We have been pretty innovative over the years, not afraid to try things. I'm a naturally optimistic person and operate with a pretty clear head, and don't ever get stressed too much. I think that has been a positive for the business.

My weaknesses and there are plenty, but my big two are planning and marketing. I have never been a great planner, most days I wake up and work it out then. We have never done a budget, for example. The second one is we have never really done any marketing. At last count, 68 percent of our new members come from organic Google searches, and 15 percent come from word of mouth. The Google search thing has developed over time, and it stems from having lots of Machinery and Equipment on the site. All these items have a different make and model, and with all the different Machines, there are tens of thousands of make/model combinations.

Farmers are pretty specific with their searches. They know what they want. So if we have an item on the site or have sold one, they usually come up high in the search, and sometimes people will click on us. That's how people find us.

We are currently working on these two business weaknesses mentioned above. We have just appointed an Ag-based business coach to help us with our planning and marketing. So on the planning side, we have a 3 month, 1 year, 3 year and 10 year plan now. We work through the 3 month one and tick things off when completed. This includes budgeting.

For the first time ever, we now have goals set for the business. I will let you in on our 10-year goal. By then, we want to be a $250 million valued company. We might not get there, or we might smash it out of the park. And how we are going to get there, we are not quite sure either. But it's parked there in the back of the brain, and everything we do will be aimed towards that.
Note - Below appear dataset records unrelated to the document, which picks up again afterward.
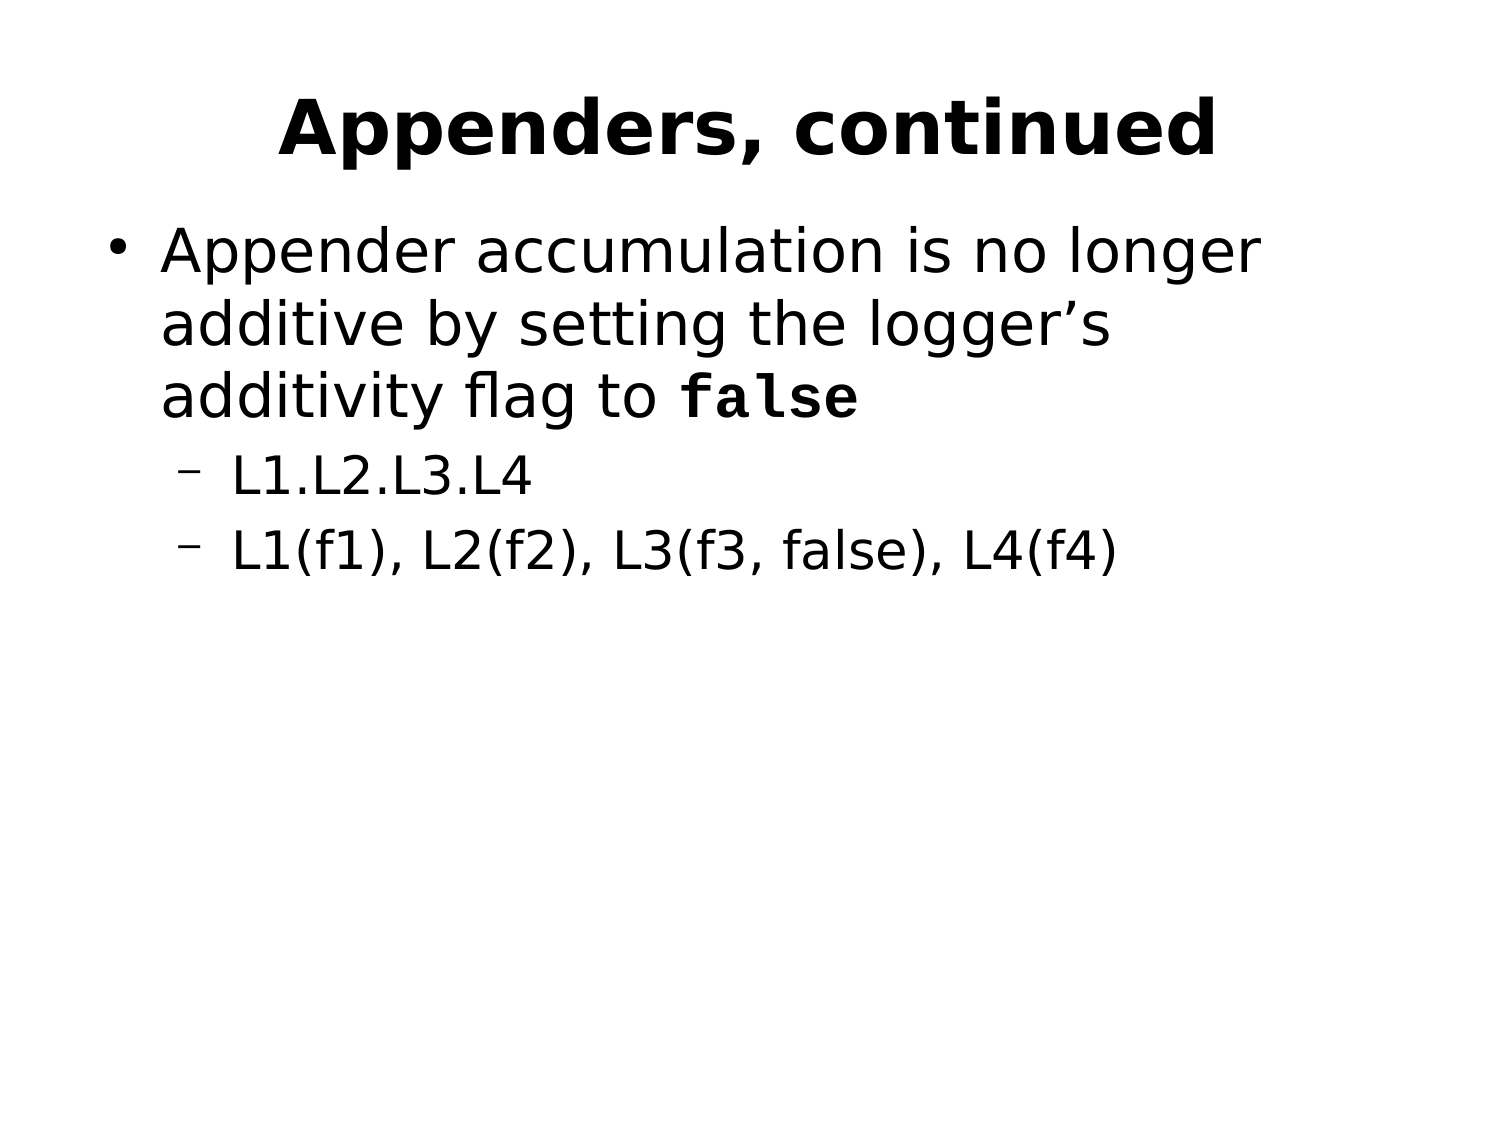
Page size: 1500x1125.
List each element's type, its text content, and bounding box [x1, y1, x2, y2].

title Appenders, continued [75, 44, 1425, 177]
list Appender accumulation is no longer additive by setting the logger’s additivity flag to false L1.L2.L3.L4 L1(f1), L2(f2), L3(f3, false), L4(f4) [75, 204, 1395, 1075]
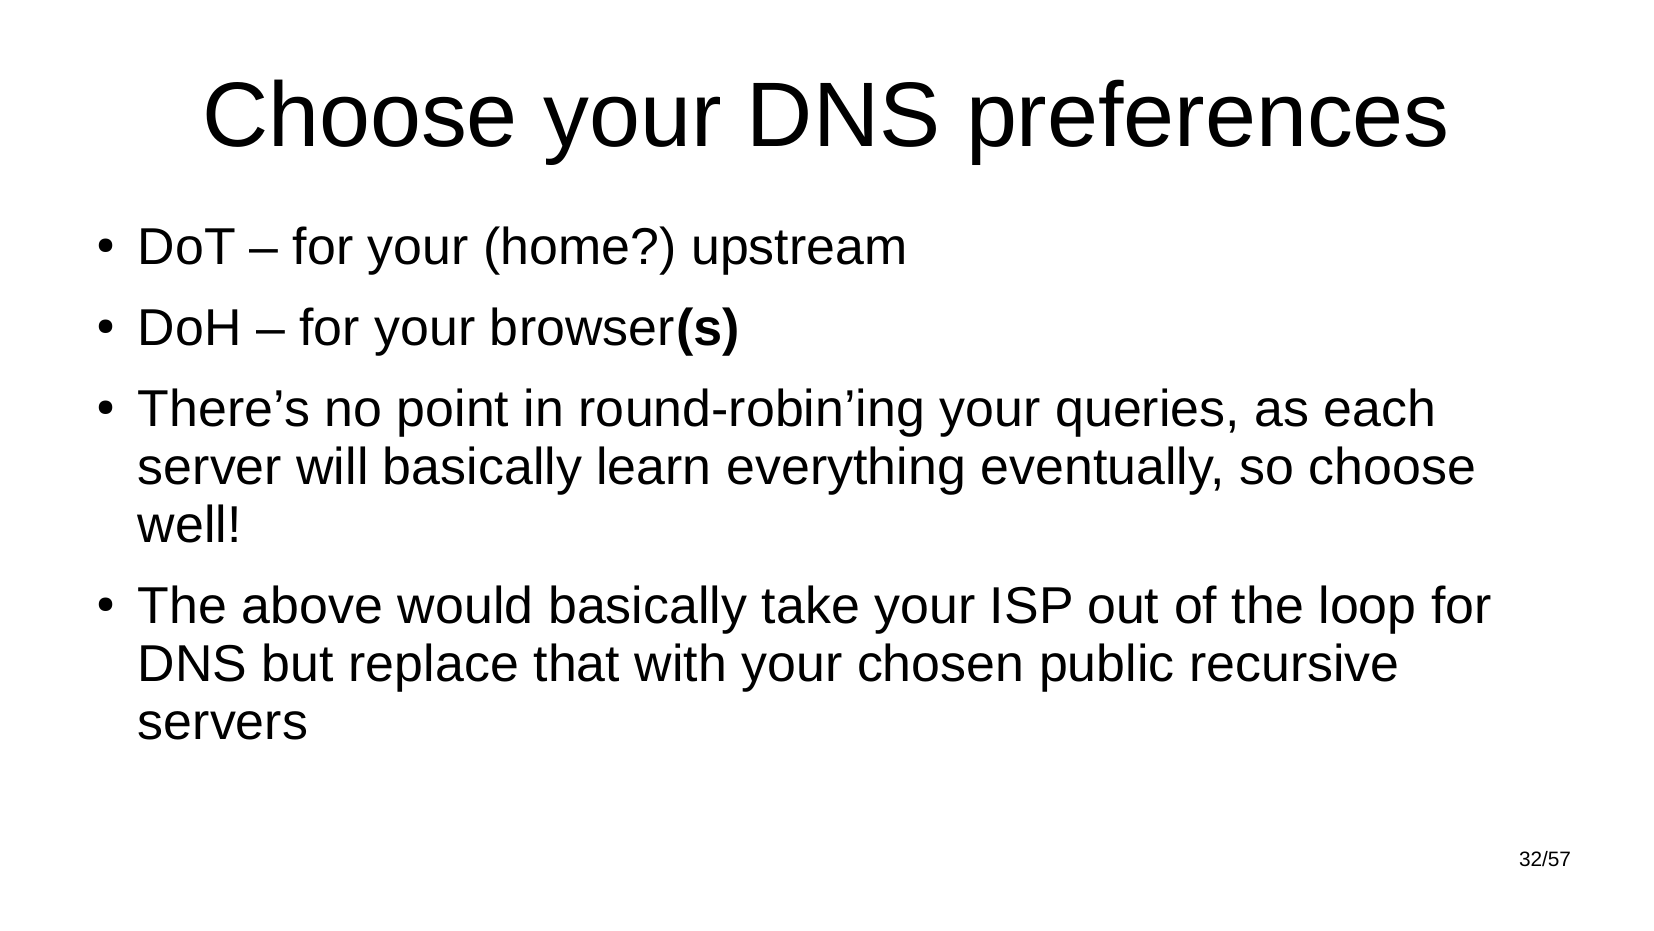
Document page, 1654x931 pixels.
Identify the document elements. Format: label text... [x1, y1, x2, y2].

list DoT – for your (home?) upstream DoH – for your browser(s) There’s no point in round-robin’ing your queries, as each server will basically learn everything eventually, so choose well! The above would basically take your ISP out of the loop for DNS but replace that with your chosen public recursive servers [82, 217, 1571, 758]
title Choose your DNS preferences [82, 37, 1571, 193]
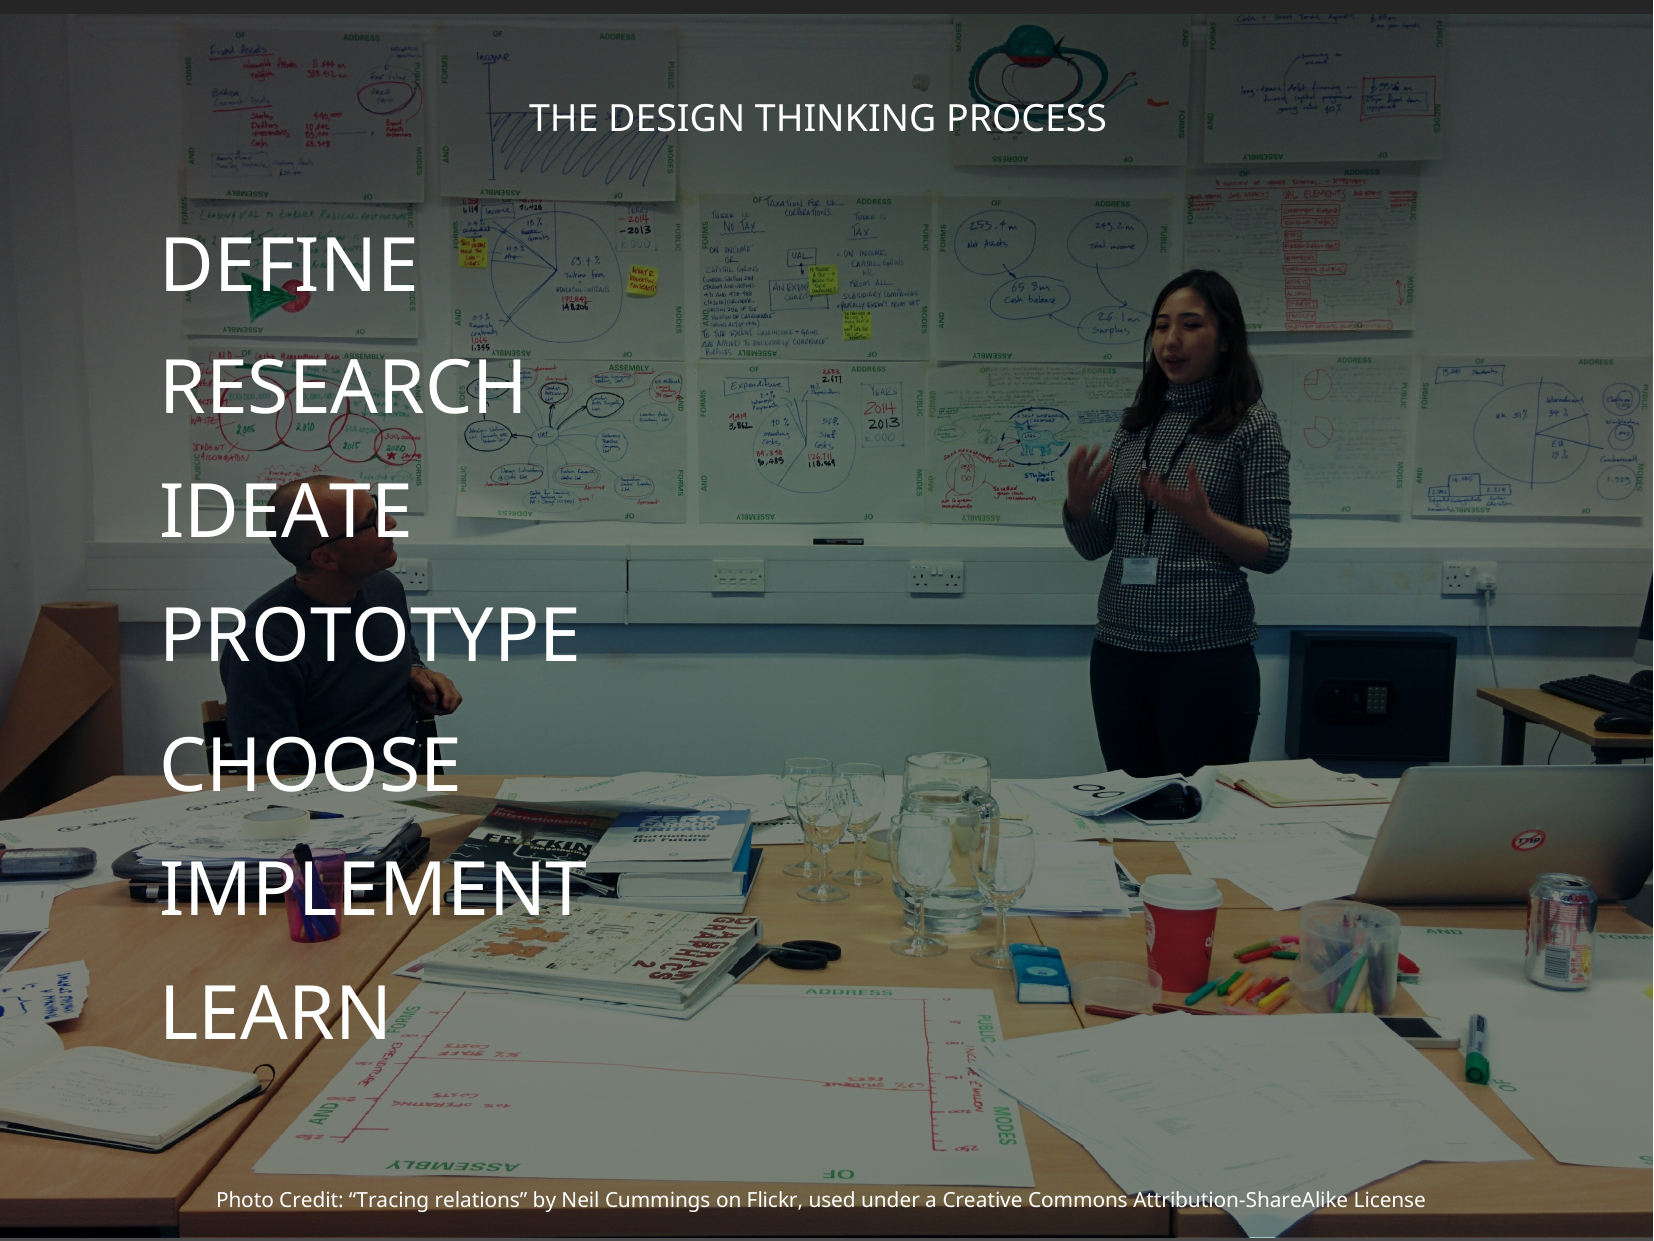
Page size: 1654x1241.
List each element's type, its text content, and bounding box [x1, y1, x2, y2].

title DEFINE [159, 175, 685, 297]
text_box [0, 0, 1653, 1238]
title Photo Credit: “Tracing relations” by Neil Cummings on Flickr, used under a Creative Commons Attribution-ShareAlike License [38, 1155, 1614, 1241]
title PROTOTYPE [159, 565, 685, 695]
title LEARN [159, 943, 685, 1094]
title RESEARCH [159, 297, 685, 441]
title CHOOSE [159, 695, 685, 819]
title THE DESIGN THINKING PROCESS [112, 75, 1524, 166]
title IDEATE [159, 441, 685, 565]
title IMPLEMENT [159, 819, 685, 943]
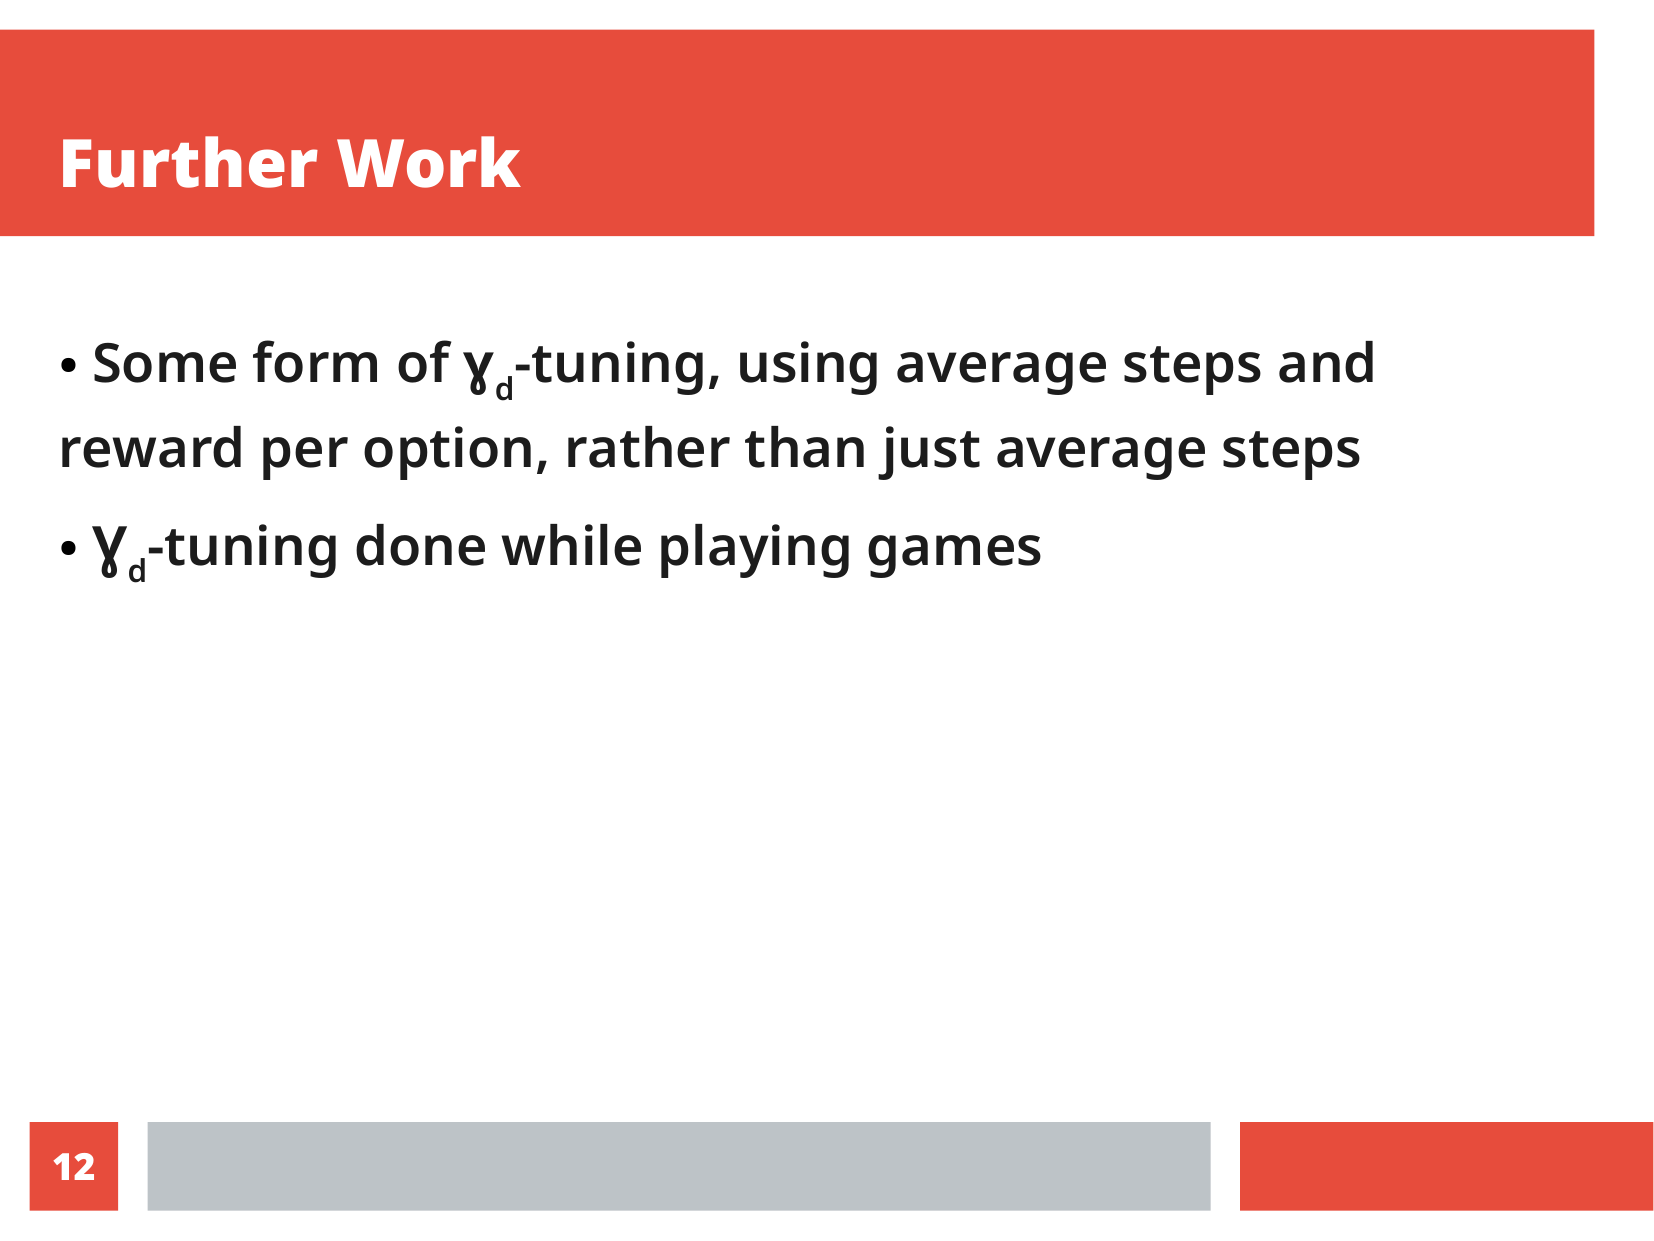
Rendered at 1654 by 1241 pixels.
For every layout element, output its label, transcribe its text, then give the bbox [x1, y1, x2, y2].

It's like, set it, then forget it, but work towards it in little increments.

I have no doubt that Farmers, who might be worth on paper say $5, $10, $20, $30 million currently, can get to something like $250 million in value in 10 years time. There are some Farming businesses there now. Ag is exciting.

On the marketing side, we have just employed a digital marketing agency to help us grow our business like never before. Here's hoping. So for the first time ever, we have a marketing budget.

It's been a wonderful 10-year journey, very enjoyable. I wouldn't change too many things. It's always been a one member at a time, one listing at a time, one sale at a time business, and still is to this day. We love the Agriculture industry and are happy participants.

We have been far from perfect, but the intent is there.

There is so much more I could write about, but won't.